韓国エンタメ十八番である南北朝鮮の緊張をメシの種にする政商と、それに立ち向かう政治サスペンス。
元国連大使の外交官ソ・ムンジュ(チョン・ジヒョン)の夫であり、次期大統領候補だったチャン・ジュニク(パク・ヘジュン)は、平和統一を祈願するミサの最中に何者かに射殺されるが、犯人は脱北者のペク・サンホ(カン・ドンウォン)に押さえられ、その場で自害する。
ジュニクは妻のムンジュに莫大な遺産を残していたことから、その遺産を巡って親族で争いが起きる。
義理の弟のチャン・ジュンサン(オ・ジョンセ)は、「兄のュニクが北のスパイだった」といい、自分が大統領選に出るので協力して欲しいと迫る。

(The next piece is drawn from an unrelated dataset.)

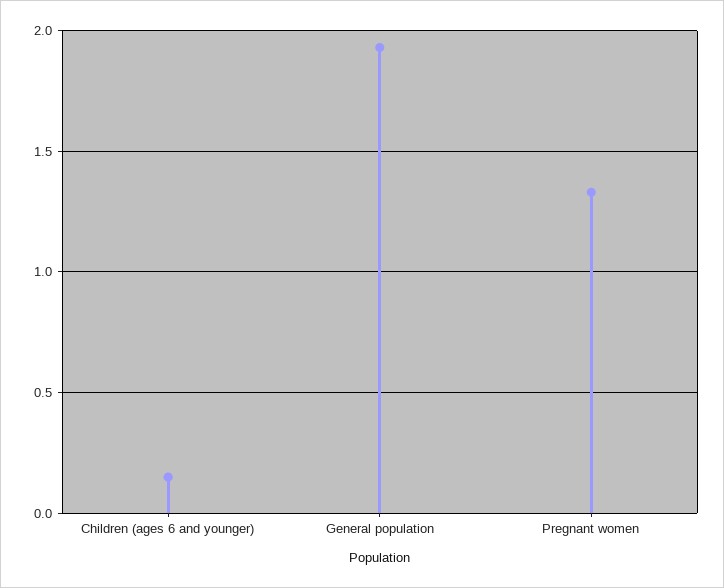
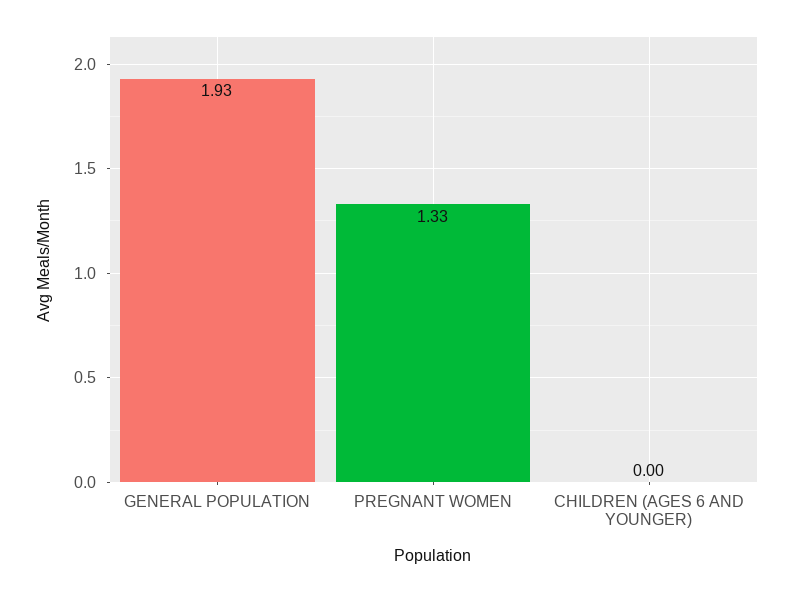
Children (ages 6 and younger): 0.15 -> 0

当初はムンジュの出馬に反対していた義母イム・オクソン(イ・ミスク)は、条件次第では協力するといい、結局ムンジュに大統領選への出馬を促す。
ムンジュはオクソンの協力のもと出馬宣言をし、遊説中に何者かに命を狙われ、サンホがボディーガードになるが、彼は何者かから「ムンジュの懐に入れ」という司令を受けていた。
現職大統領(キム・ヘスク)は、ムンジュの有能さを認めつつも、自らの政治的立場の間で距離を保ち、国家情報院長(ユ・ジェミョン)は裏でムンジュらをスパイに仕立てようとしていた。

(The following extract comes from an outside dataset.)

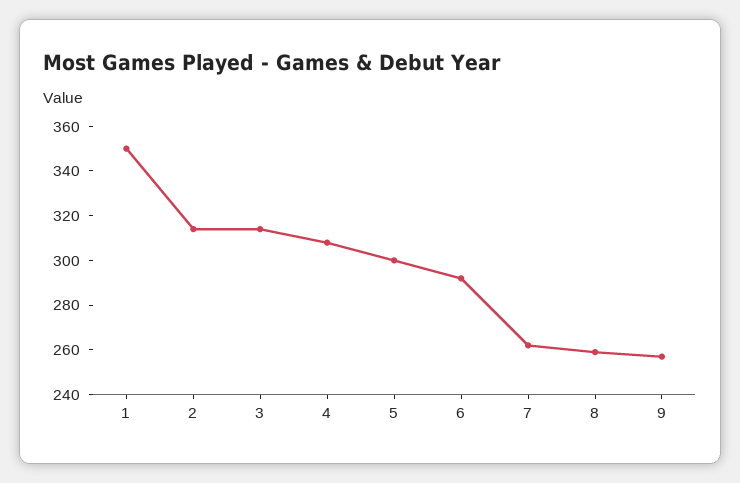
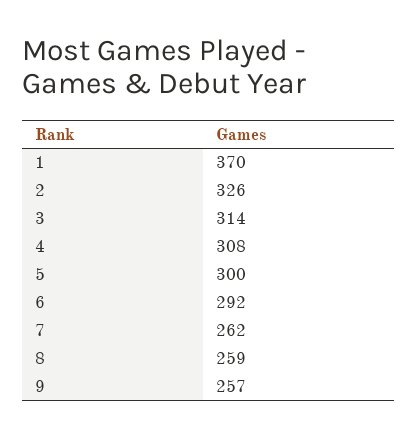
1: 350 -> 370
2: 315 -> 326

そんな時に、ジュニクの子どもだと名乗る、謎の女カン・ハンナ(ウォン・ジアン)が現れ、世論を巻き込んでムンジュを追い詰めていく。
その裏で、北朝鮮で巨大潜水艦が建造されたという情報を口実に、アメリカが北への先制攻撃を計画している。
その背後で、「ステラ・ヤング」という名を持つ謎の女が暗躍している事実に行き当たる。

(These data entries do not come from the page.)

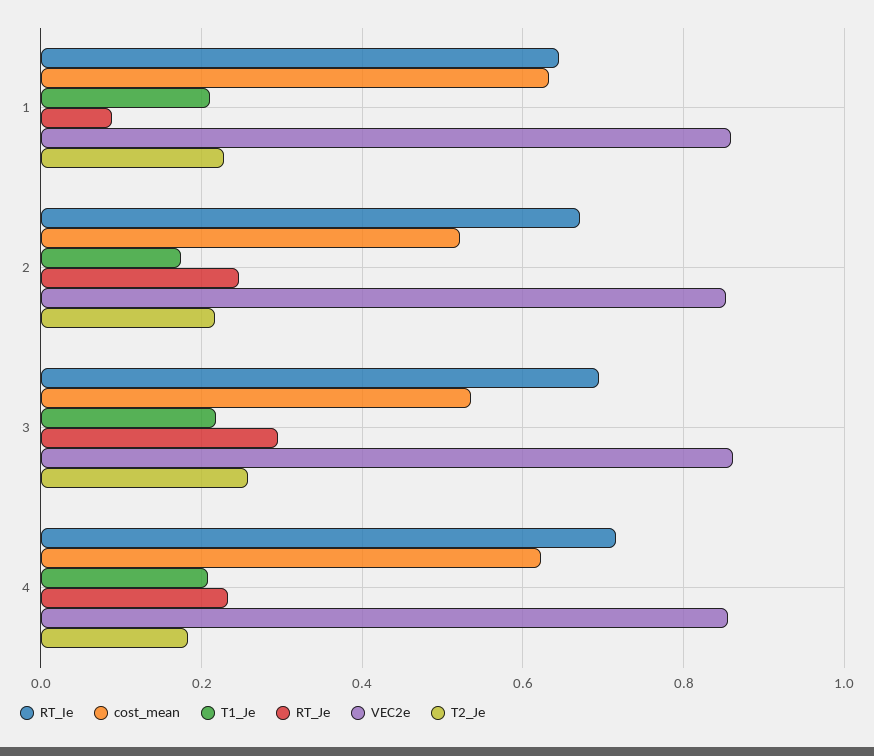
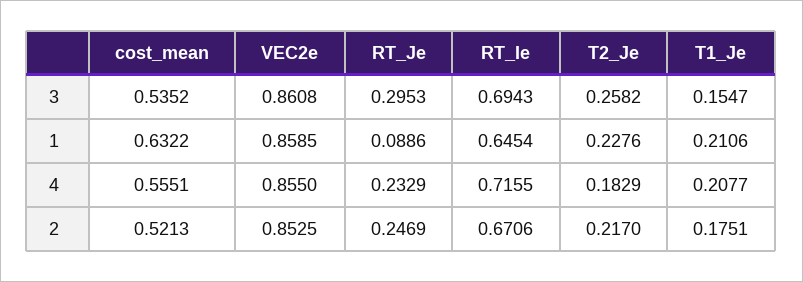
T1_Je, 3: 0.22 -> 0.1547
cost_mean, 4: 0.62 -> 0.5551

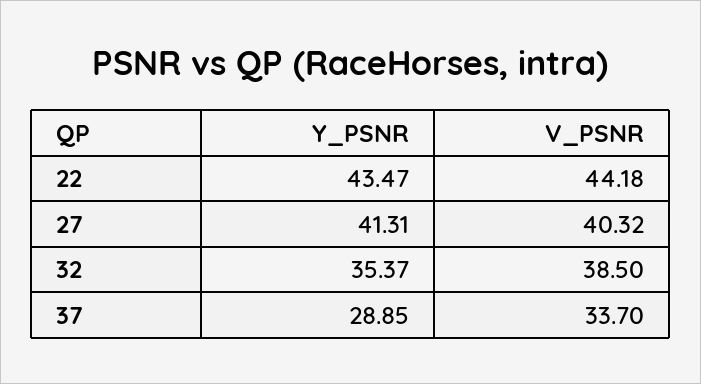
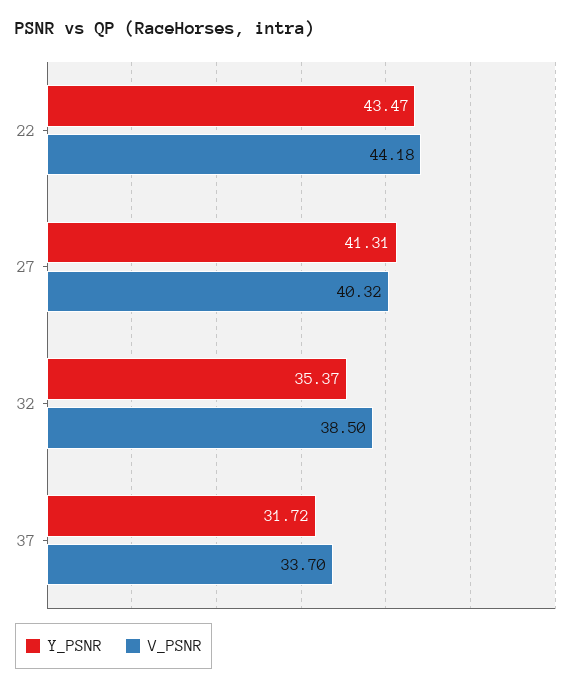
Y_PSNR, 37: 28.85 -> 31.72

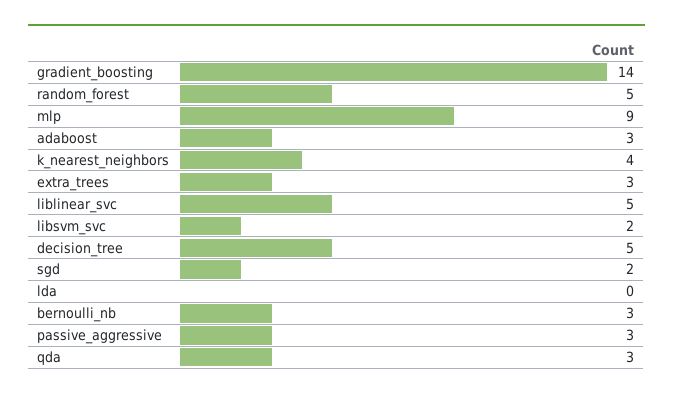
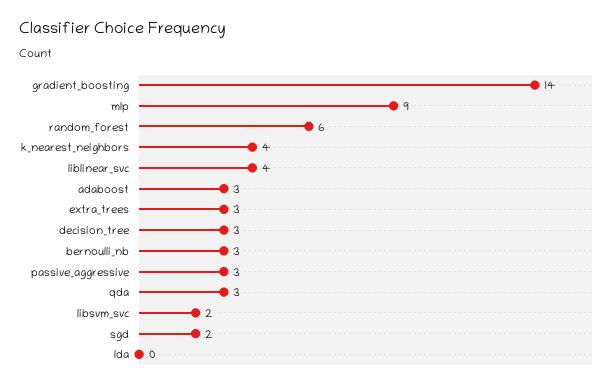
random_forest: 5 -> 6
liblinear_svc: 5 -> 4
decision_tree: 5 -> 3

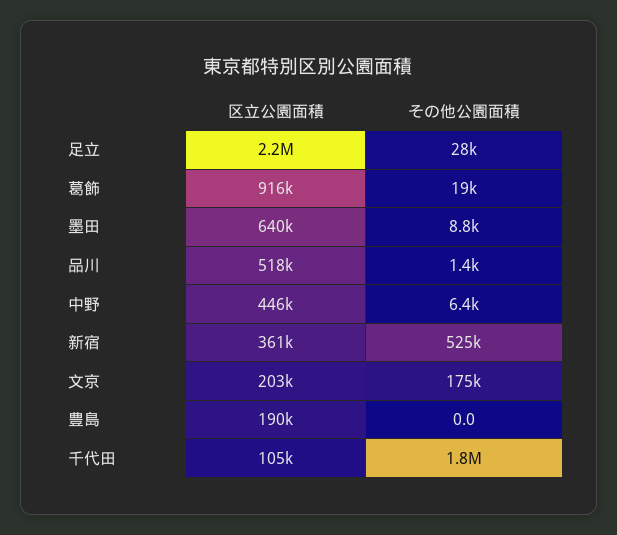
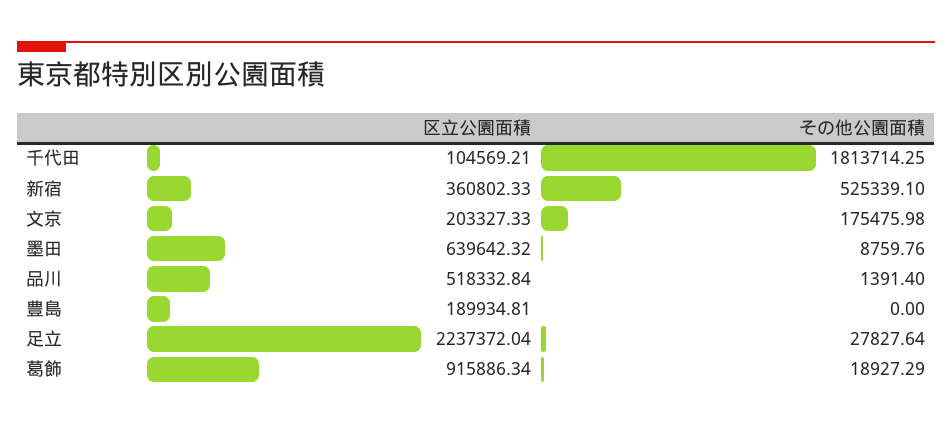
区立公園面積, 中野: 446000 -> none
その他公園面積, 中野: 6400 -> none

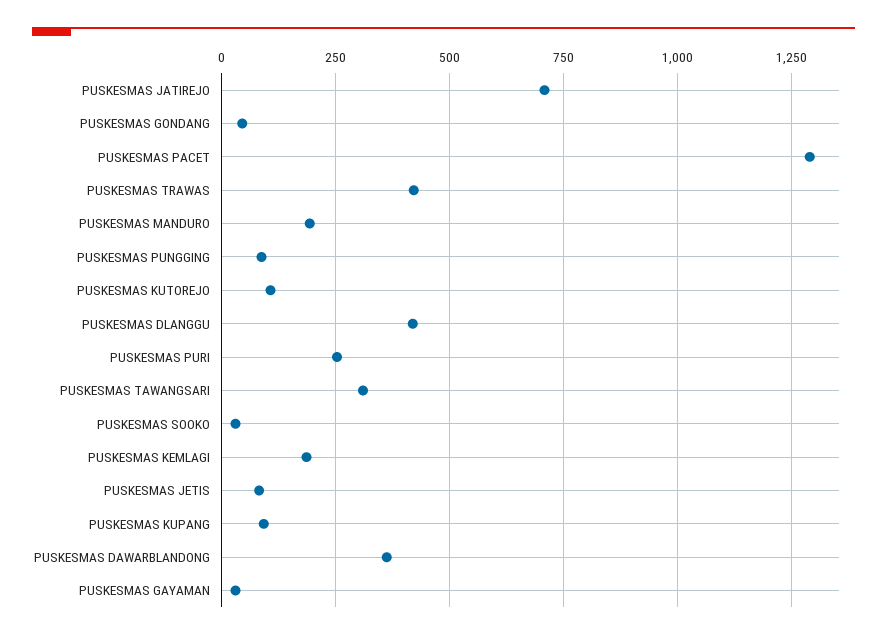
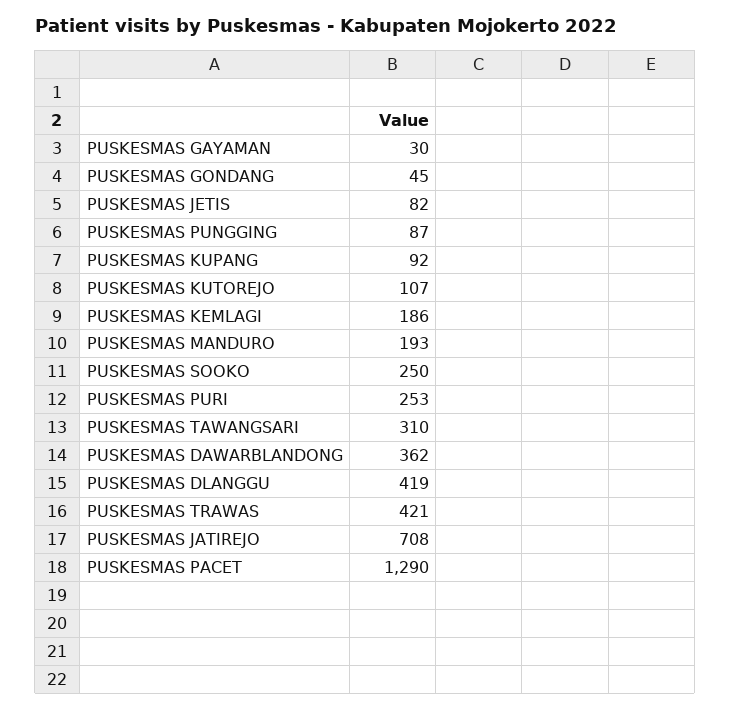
PUSKESMAS SOOKO: 25 -> 250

ムンジュとサンホは、南北の破滅的な戦争を阻止し、夫の死の真相を暴くために、ステラ・ヤングの正体を追い始める。
おなじみの南北問題なんだけど、ここに「戦争屋アメリカの野望」を絡めたのは新鮮だった。
ホワイトハウスで偽情報をもとに戦争へ誘導しようとするのは、最近の国際情勢を見ても、十分に現実味を感じる設定だと思うので。
今回は補佐官が「存在するかどうかも分からない潜水艦」を口実に攻撃を主張するので、モデルがイラク戦争時の「大量破壊兵器問題」なのは観ていて連想できた。
よくそこに切り込んで作ったと感心した。
アクションがとても凝っていて迫力があるし、VFXも映画並みに力が入ってる。
ムンジュとサンホの絡みのシーンは「ハイハイ!」と思ったけど、これも伏線になってて、プロットも凝ってる。
ただラストの「アルマゲドンのブルース・ウィリス」はもはやお約束なので文句を言うつもりはないけど、ちと長かった。
それでも「ステラ・ヤング」が、最後までどっちかな?と思わせる脚本は良いと思う。
チョン・ジヒョンとカン・ドンウォンはそれぞれいつものキャラなんだけど、2人揃うと暗い感じがしたかな。
これは好みの問題だと思うけど。